The Supreme Court ruled on Monday, June 30 that companies are not required to pay for employees’ contraceptives for women if the business has religious objections, announced The Christian Post. This landmark 5-4 decision came after private business owner Steve Green, president of Hobby Lobby, filed a lawsuit against the Health and Human Services division in Oklahoma in 2012 against the requirement that for-profit companies provide abortion-inducing drugs in employee health care plans. In July 2013, the Oklahoma Western District court granted Hobby Lobby its preliminary injunction, prompting the federal government to file an appeal to the Supreme Court.

“The government is saying we have to provide prescriptions that are abortive and that violate our conscience, because we believe that life begins at conception and it’s something that we have no desire to fully fund, which is what the mandate requires,” said Green.

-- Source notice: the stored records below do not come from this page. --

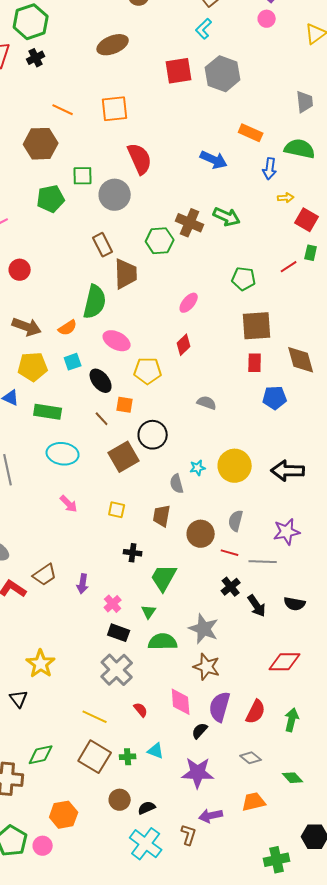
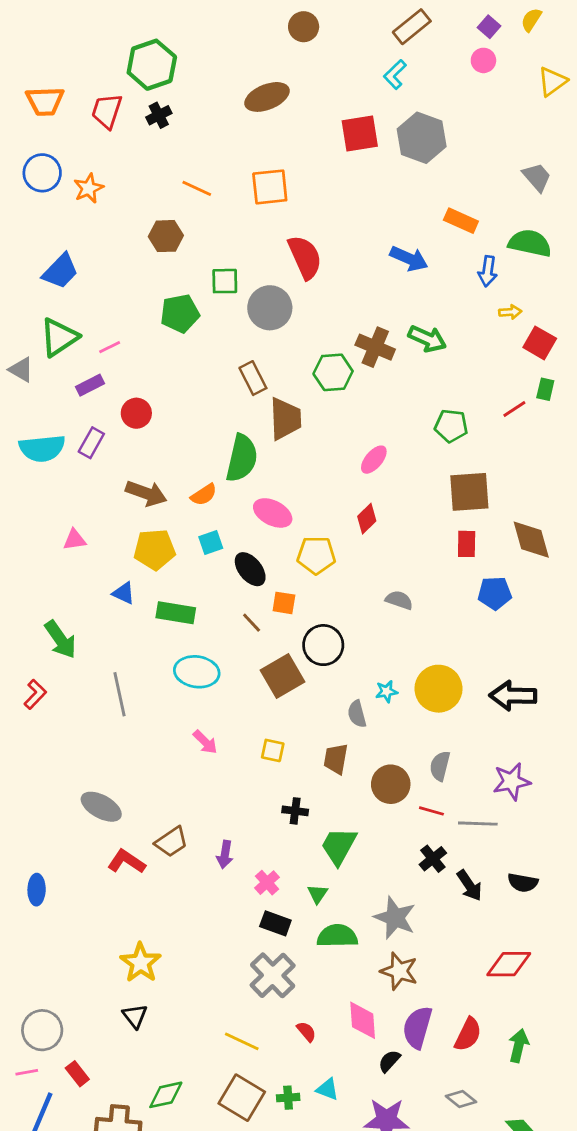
gray trapezoid: (305, 102) -> (537, 177), turned -35
brown hexagon: (41, 144) -> (166, 236), size x0.7
yellow star: (41, 664) -> (141, 963), moved

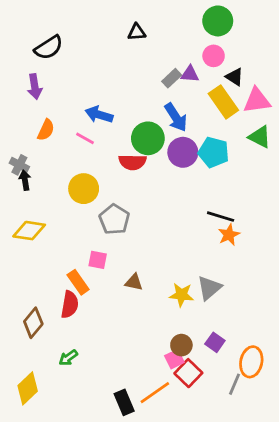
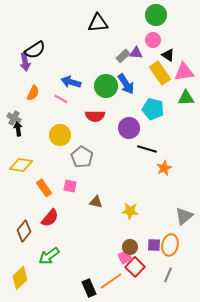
black triangle: (137, 32) -> (98, 23), size x1.5
black semicircle: (49, 47) -> (35, 50), moved
green triangle: (260, 137) -> (186, 98), turned -30
green circle: (148, 138) -> (106, 86), moved
purple circle: (183, 152) -> (129, 128), moved
black line: (221, 217) -> (147, 149), moved
orange rectangle: (78, 282) -> (44, 188), moved
gray triangle: (209, 288) -> (184, 216), moved
red semicircle: (70, 305) -> (50, 218), turned 30
purple square: (215, 342) -> (154, 245), turned -32
green arrow: (68, 358) -> (49, 256), size x1.5
orange ellipse: (251, 362) -> (170, 245), moved

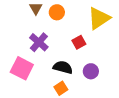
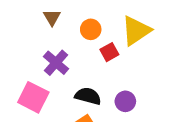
orange circle: (57, 12) -> (91, 29), moved
red square: (79, 42) -> (109, 52), moved

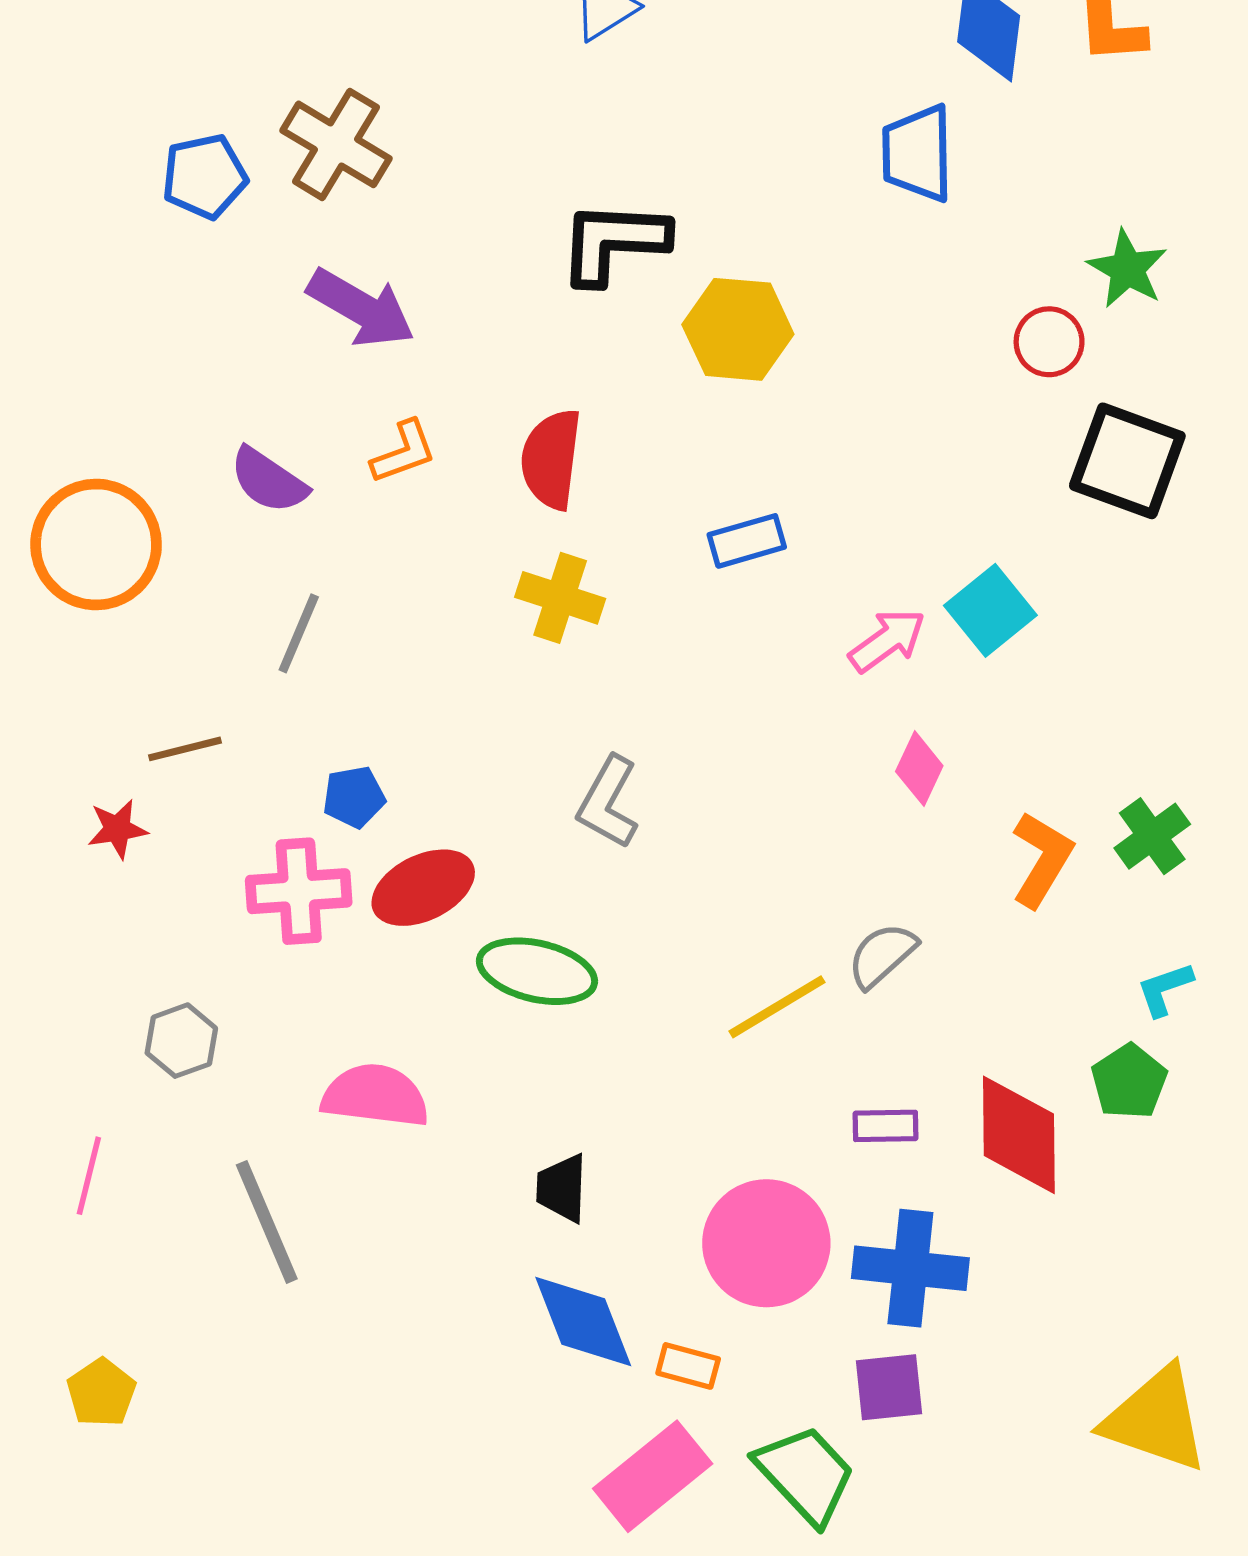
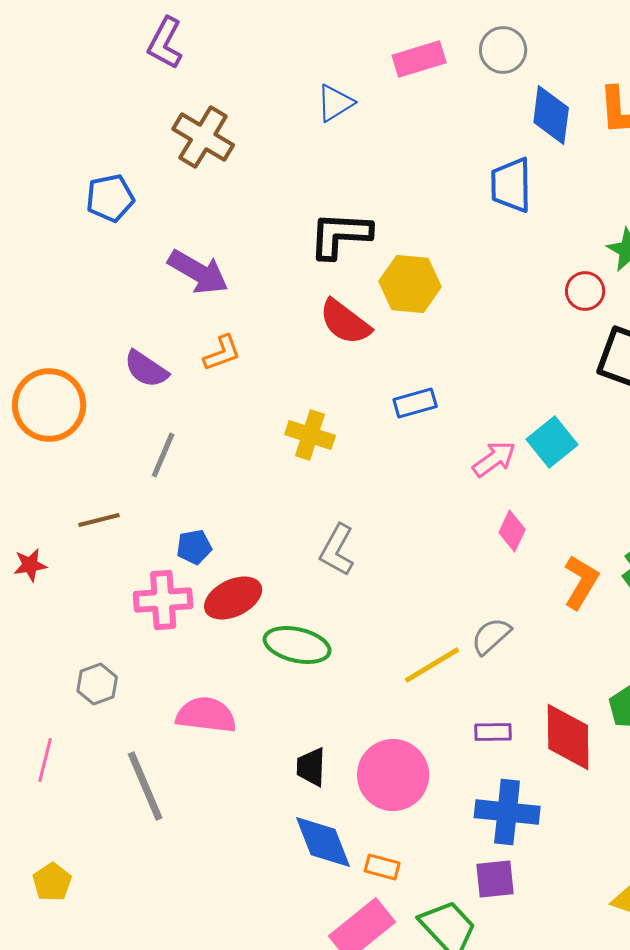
brown cross: (336, 144) -> (203, 137), moved
red semicircle: (551, 459) -> (345, 322), moved, turned -60
red star: (117, 829) -> (30, 565), moved
pink circle: (766, 1243) -> (393, 775), moved

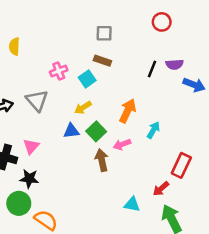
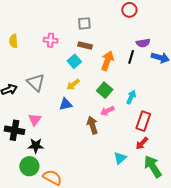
black line: (152, 69) -> (131, 57), moved
pink cross: (59, 71) -> (51, 40), moved, turned 32
orange arrow: (128, 111) -> (107, 61), moved
green square: (96, 131) -> (105, 90), moved
red rectangle: (181, 165) -> (143, 121), moved
cyan triangle: (132, 204) -> (120, 158), turned -48

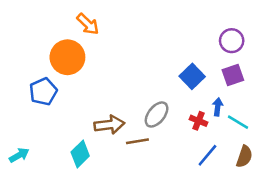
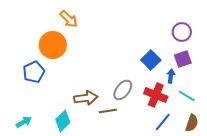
blue arrow: (218, 107) -> (171, 76), moved
red cross: (199, 121) -> (156, 95), size x1.6
cyan arrow: (19, 155) -> (24, 122), moved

“We know that some of the freedoms in the First Amendment are available to for-profit companies … But, for some reason, the government says that in the religious freedoms that a for-profit company does not have those rights. I don’t know where they see that.”

According to ABC News, Supreme Court Justice Samuel Alito wrote in the majority opinion that a 1993 federal law called the Religious Freedom Restoration Act “applies to regulations that govern the activities of closely held for profit corporations like Conestoga and Hobby Lobby” and the “The HHS contraceptive mandate substantially burdens the exercise of religion.”

“The Government has failed to show that the contraceptive mandate is the least restrict means of furthering that interest,” according to the majority opinion.

R. Albert Mohler Jr., president of The Southern Baptist Theological Seminary, released a statement today following the Supreme Court’s ruling.  “This is a major victory for religious liberty and Christian conscience. It is not only a victory for Hobby Lobby and Conestoga Woods, but for the American people—especially as the key insight of the Religious Freedom Restoration Act has been so clearly confirmed.

“The major issue in this case was and is religious liberty as today’s decision makes very clear. The debate over contraception will continue, but the debate over religious liberty has been significantly strengthened and clarified by this landmark Supreme Court ruling.”